**Gelesenes anwenden:**
(a) Beantworte zum Thread über den Stör:
(i) Wie alt war der Stör, den koilady verloren hat?
(ii) Wer waren laut koilady die Täter?
(iii) Wie viel hat samorai für einen 60 cm langen sibirischen Stör bezahlt?
(b) Gib die Auflistung von ihrem Anfang bis einschließlich der Zeile mit „Wet Dog Food“ noch einmal wieder. Setze dabei „Verlängerungskabel“ überall an die Stelle von „Extender Cable“, und lass alles andere unverändert.

**Angezeigter Text:**
# Was kostet ca. ein 9 Jahre alter Stör



## koilady (20. Dez. 2017)

Habe meinen 9 Jahre alten Stör durch Vandalen  in meinen Teich verloren. Kann noch nicht wirklich über den Verlust sprechen, aber jetzt haben sie die Täter gefaßt und ich muß bei Gericht angeben was der Stör wert war. Die Täter haben alles was sie gefunden haben in den Teich geworfen, vom Rasenmäher angefangen bis zu den einzelnen Teilen von der Gartenhütte, z. B. die Tür und die Fenster herausgerissen und in den Teich geworfen usw. Die 9 Jahre alten Koi haben diesen Vandalenakt überlebt, aber für den Stör war das tödlich.
Der Polizist hat gemeint, ich muß schon einen realen Wert angeben den der seelische Wert zählt ja bei Gericht nicht. Die Täter waren alles Jugendliche.........
Bitte kann mir da jemand helfen ?


----------



## samorai (20. Dez. 2017)

Hallo!
Eventuell mal einen Händler konsultieren.
......irgendwo wo du gerne Fische gekauft hast, die haben mehr Ahnung von Art + Alter = Wert.


----------



## Tottoabs (20. Dez. 2017)

Wie groß war der den ?
Denke mit der Größenangabe kann man ggf. sich im Handel ein Angebot besorgen.
GGf. bei den Fischhändlern nach einem Angebot fragen.


----------



## Zacky (20. Dez. 2017)

...ungefähre Größe, bei 9 Jahren wird ja auch schon nicht unerheblich sein.


----------



## koilady (20. Dez. 2017)

Kann leider das Bild nicht hochladen. Er war ca. 1 Meter lang


----------



## samorai (20. Dez. 2017)

Ich glaube nicht das die Größe allein ein Faktor ist.
Man kann bei Fischer, die __ Störe zum verzehr anbieten, ein unheimliches Schnäppchen machen. Bei solch einem Kauf wird er nach Gewicht berechnet.
Für einen 60 cm langen sibirischen Stör hatte ich damals gerade mal 25€ bezahlt.

Mir fällt noch der Herr Konischke ein, der ist Sachverständiger bzw Gutachter in Sachen Teiche.
Er ist im Netz zu finden ua. macht er auch Koi Block's.
Vielleicht ist ein solcher Kontakt angebracht in Deinem Fall.

**Ausgelesene Auflistung:**

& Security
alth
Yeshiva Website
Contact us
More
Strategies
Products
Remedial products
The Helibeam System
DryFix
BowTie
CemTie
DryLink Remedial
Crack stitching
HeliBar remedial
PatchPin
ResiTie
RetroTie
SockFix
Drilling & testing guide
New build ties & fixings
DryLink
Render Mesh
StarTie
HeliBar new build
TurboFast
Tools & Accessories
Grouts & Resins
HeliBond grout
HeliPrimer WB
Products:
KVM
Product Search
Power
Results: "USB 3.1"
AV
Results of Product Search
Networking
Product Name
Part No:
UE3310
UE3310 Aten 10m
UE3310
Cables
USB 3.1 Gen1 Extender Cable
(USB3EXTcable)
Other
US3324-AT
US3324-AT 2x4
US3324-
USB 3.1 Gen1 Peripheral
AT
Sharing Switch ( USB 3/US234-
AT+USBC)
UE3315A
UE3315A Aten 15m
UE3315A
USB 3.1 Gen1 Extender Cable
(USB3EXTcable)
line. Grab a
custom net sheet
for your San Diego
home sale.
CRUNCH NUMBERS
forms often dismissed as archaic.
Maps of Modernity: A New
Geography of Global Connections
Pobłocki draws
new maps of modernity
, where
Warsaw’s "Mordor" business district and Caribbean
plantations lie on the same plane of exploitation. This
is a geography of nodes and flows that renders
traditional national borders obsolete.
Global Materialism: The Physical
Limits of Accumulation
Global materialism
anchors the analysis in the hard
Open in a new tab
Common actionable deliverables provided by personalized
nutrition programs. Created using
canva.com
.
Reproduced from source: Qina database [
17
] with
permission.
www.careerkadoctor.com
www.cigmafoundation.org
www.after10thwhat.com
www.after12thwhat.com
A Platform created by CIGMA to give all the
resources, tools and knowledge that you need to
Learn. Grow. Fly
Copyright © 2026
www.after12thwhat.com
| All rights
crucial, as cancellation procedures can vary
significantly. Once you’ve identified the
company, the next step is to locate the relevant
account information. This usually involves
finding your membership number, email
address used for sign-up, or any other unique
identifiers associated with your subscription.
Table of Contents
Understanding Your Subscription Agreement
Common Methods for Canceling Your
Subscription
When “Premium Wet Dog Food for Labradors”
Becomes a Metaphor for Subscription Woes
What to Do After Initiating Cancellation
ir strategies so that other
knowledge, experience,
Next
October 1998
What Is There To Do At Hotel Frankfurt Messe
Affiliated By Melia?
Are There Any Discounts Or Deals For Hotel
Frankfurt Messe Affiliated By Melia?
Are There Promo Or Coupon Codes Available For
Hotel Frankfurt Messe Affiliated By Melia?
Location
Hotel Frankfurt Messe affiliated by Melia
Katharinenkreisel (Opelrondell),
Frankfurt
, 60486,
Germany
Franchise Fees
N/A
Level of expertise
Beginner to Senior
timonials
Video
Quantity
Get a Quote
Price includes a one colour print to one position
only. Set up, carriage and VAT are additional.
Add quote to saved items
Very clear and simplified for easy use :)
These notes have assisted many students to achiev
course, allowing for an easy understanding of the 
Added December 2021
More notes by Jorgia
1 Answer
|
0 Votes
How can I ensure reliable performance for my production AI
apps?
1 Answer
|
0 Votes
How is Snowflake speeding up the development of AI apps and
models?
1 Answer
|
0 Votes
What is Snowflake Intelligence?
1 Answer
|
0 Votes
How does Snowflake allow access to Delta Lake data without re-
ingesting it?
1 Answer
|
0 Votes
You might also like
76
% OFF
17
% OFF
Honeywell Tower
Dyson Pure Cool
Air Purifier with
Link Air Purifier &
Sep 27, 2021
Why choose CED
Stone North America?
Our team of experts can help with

**Bearbeitete Übung:**
(a)
(i) 9 Jahre
(ii) Jugendliche
(iii) 25€

(b)
& Security
alth
Yeshiva Website
Contact us
More
Strategies
Products
Remedial products
The Helibeam System
DryFix
BowTie
CemTie
DryLink Remedial
Crack stitching
HeliBar remedial
PatchPin
ResiTie
RetroTie
SockFix
Drilling & testing guide
New build ties & fixings
DryLink
Render Mesh
StarTie
HeliBar new build
TurboFast
Tools & Accessories
Grouts & Resins
HeliBond grout
HeliPrimer WB
Products:
KVM
Product Search
Power
Results: "USB 3.1"
AV
Results of Product Search
Networking
Product Name
Part No:
UE3310
UE3310 Aten 10m
UE3310
Cables
USB 3.1 Gen1 Verlängerungskabel
(USB3EXTcable)
Other
US3324-AT
US3324-AT 2x4
US3324-
USB 3.1 Gen1 Peripheral
AT
Sharing Switch ( USB 3/US234-
AT+USBC)
UE3315A
UE3315A Aten 15m
UE3315A
USB 3.1 Gen1 Verlängerungskabel
(USB3EXTcable)
line. Grab a
custom net sheet
for your San Diego
home sale.
CRUNCH NUMBERS
forms often dismissed as archaic.
Maps of Modernity: A New
Geography of Global Connections
Pobłocki draws
new maps of modernity
, where
Warsaw’s "Mordor" business district and Caribbean
plantations lie on the same plane of exploitation. This
is a geography of nodes and flows that renders
traditional national borders obsolete.
Global Materialism: The Physical
Limits of Accumulation
Global materialism
anchors the analysis in the hard
Open in a new tab
Common actionable deliverables provided by personalized
nutrition programs. Created using
canva.com
.
Reproduced from source: Qina database [
17
] with
permission.
www.careerkadoctor.com
www.cigmafoundation.org
www.after10thwhat.com
www.after12thwhat.com
A Platform created by CIGMA to give all the
resources, tools and knowledge that you need to
Learn. Grow. Fly
Copyright © 2026
www.after12thwhat.com
| All rights
crucial, as cancellation procedures can vary
significantly. Once you’ve identified the
company, the next step is to locate the relevant
account information. This usually involves
finding your membership number, email
address used for sign-up, or any other unique
identifiers associated with your subscription.
Table of Contents
Understanding Your Subscription Agreement
Common Methods for Canceling Your
Subscription
When “Premium Wet Dog Food for Labradors”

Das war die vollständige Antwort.